Gozala commented 5 years ago

@Gozala I'm probably missing something, but shouldn't your AbortController instance come from the code your testing, not the testing library?

@akmjenkins if fetch, Headers, Response, Request all come from here I would expect AbortController to do the same

https://github.com/jefflau/jest-fetch-mock/blob/454fcc956de67175567ced958c28b0c33bbd0f10/src/index.js#L49-L52

akmjenkins commented 5 years ago

Those are coming from cross-fetch, not jest-fetch-mock. More importantly, those are part of the specification that need to be supplied by fetch. An AbortController is more generic and, while fetch can make use of an AbortController (by listening to it's signal), it's not required for fetch to function (unlike Headers, Response, and Request).

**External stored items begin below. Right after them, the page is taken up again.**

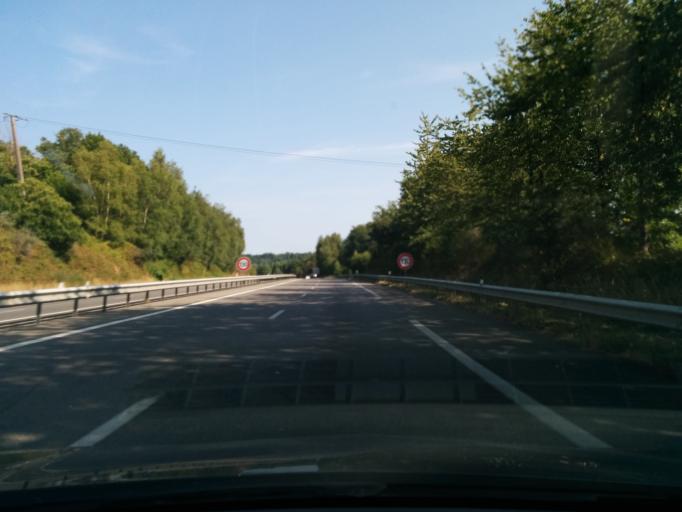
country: FR
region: Limousin
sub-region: Departement de la Haute-Vienne
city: Condat-sur-Vienne
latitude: 45.7763
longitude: 1.3074
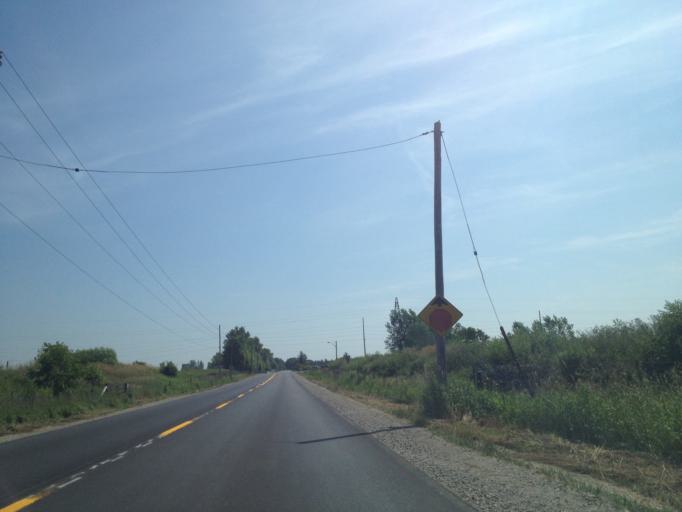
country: CA
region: Ontario
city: London
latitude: 43.0624
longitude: -81.2072
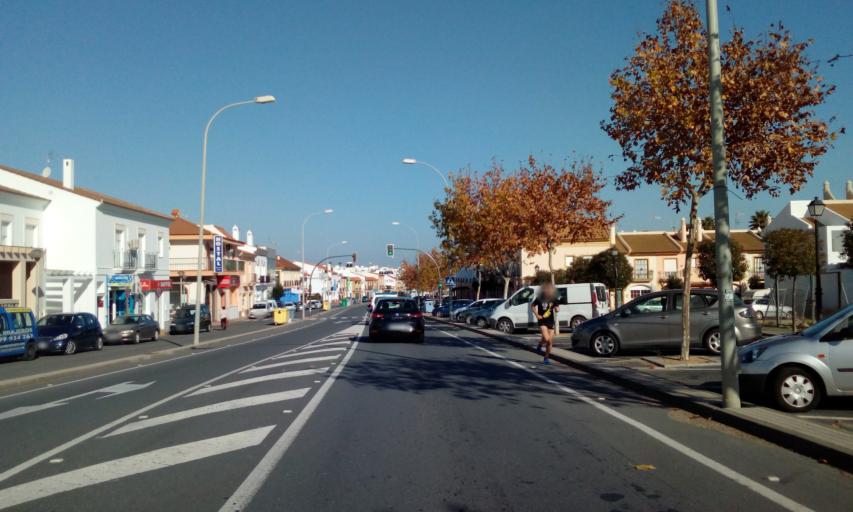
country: ES
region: Andalusia
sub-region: Provincia de Huelva
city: Lepe
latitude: 37.2464
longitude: -7.2034
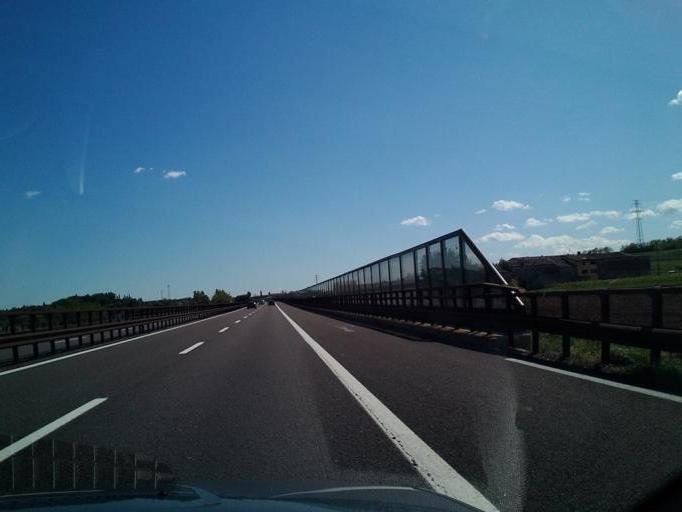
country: IT
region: Veneto
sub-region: Provincia di Verona
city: Pastrengo
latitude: 45.5080
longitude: 10.7843
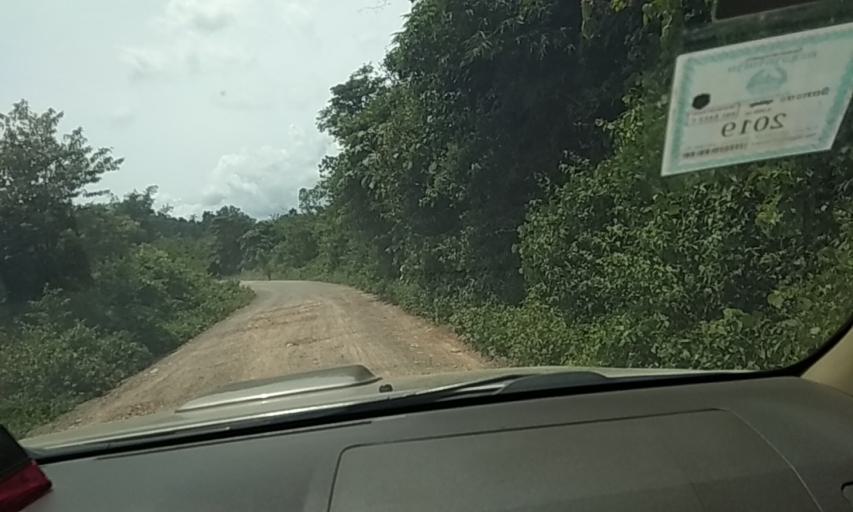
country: LA
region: Bolikhamxai
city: Ban Nahin
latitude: 18.1500
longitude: 104.7347
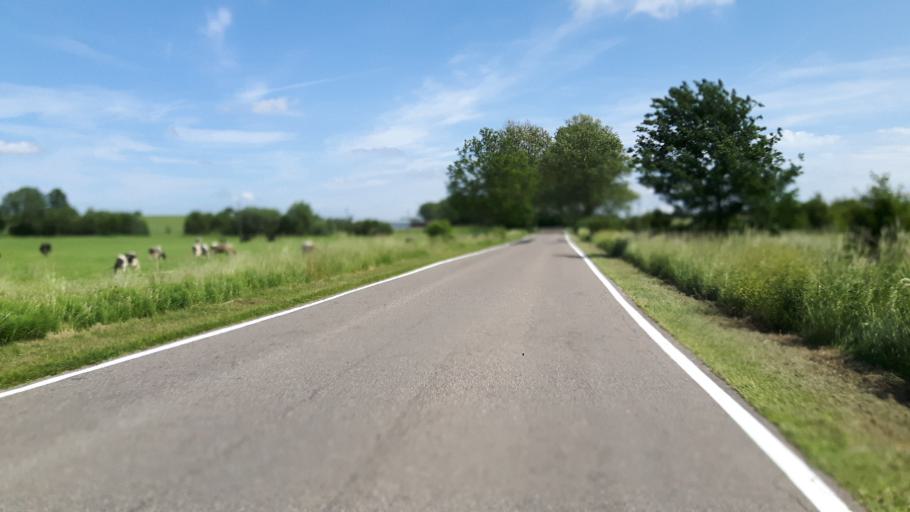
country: PL
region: Pomeranian Voivodeship
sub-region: Powiat wejherowski
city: Gniewino
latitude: 54.7215
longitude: 17.9821
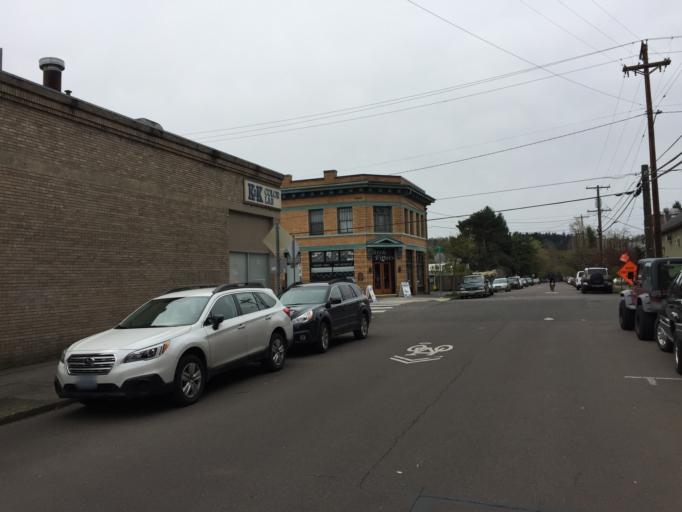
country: US
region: Oregon
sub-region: Clackamas County
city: Milwaukie
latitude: 45.4629
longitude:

I still fail to see the use case - if you want to test an aborted fetch, then you should already have an implementation of AbortController. Right now jest-fetch-mock still doesn't support testing aborted fetches, but this is just me advocating for my PR :smile:

jbarker47 commented 3 years ago

I have a Redux saga that makes several API requests. I am using takeLatest to make sure that any previously running sagas are cancelled if a new triggering action is fired. However this does not cancel any in-flight requests and we are running into max connection limit issues. To fix this I am adding an AbortController inside the saga and passing it to with each request so that it can be aborted if the current saga is cancelled (see example below):

export function* doSomething(action: Action): SagaIterator {
    const abortController = new AbortController();

    try {
        const fooResponse: FooResponse = yield call(getFoo, ..., abortController);
        ...
        const barResponse: BarResponse = yield call(getBar, ..., abortController);
    }
    catch {
        .. handle error
    }
    finally {
        if (yield cancelled()) {
            abortController.abort(); // Cancel the API call if the saga was cancelled
        }
    }
}

export function* watchForDoSomethingAction(): SagaIterator {
  yield takeLatest('action/type/app/do_something', doSomething);
}

function* rootSaga(): SagaIterator {
  const allSagas = [
    ...,
    watchForDoSomethingAction,
  ];
  yield all(allSagas.map((saga) => call(saga)));
}

export default rootSaga;  // --> sagaMiddleware.run(rootSaga);

However, in this scenario I'm not sure how to test that abortController.abort() is called, since AbortController is instantiated inside the saga. Is there a way to mock this at the test level?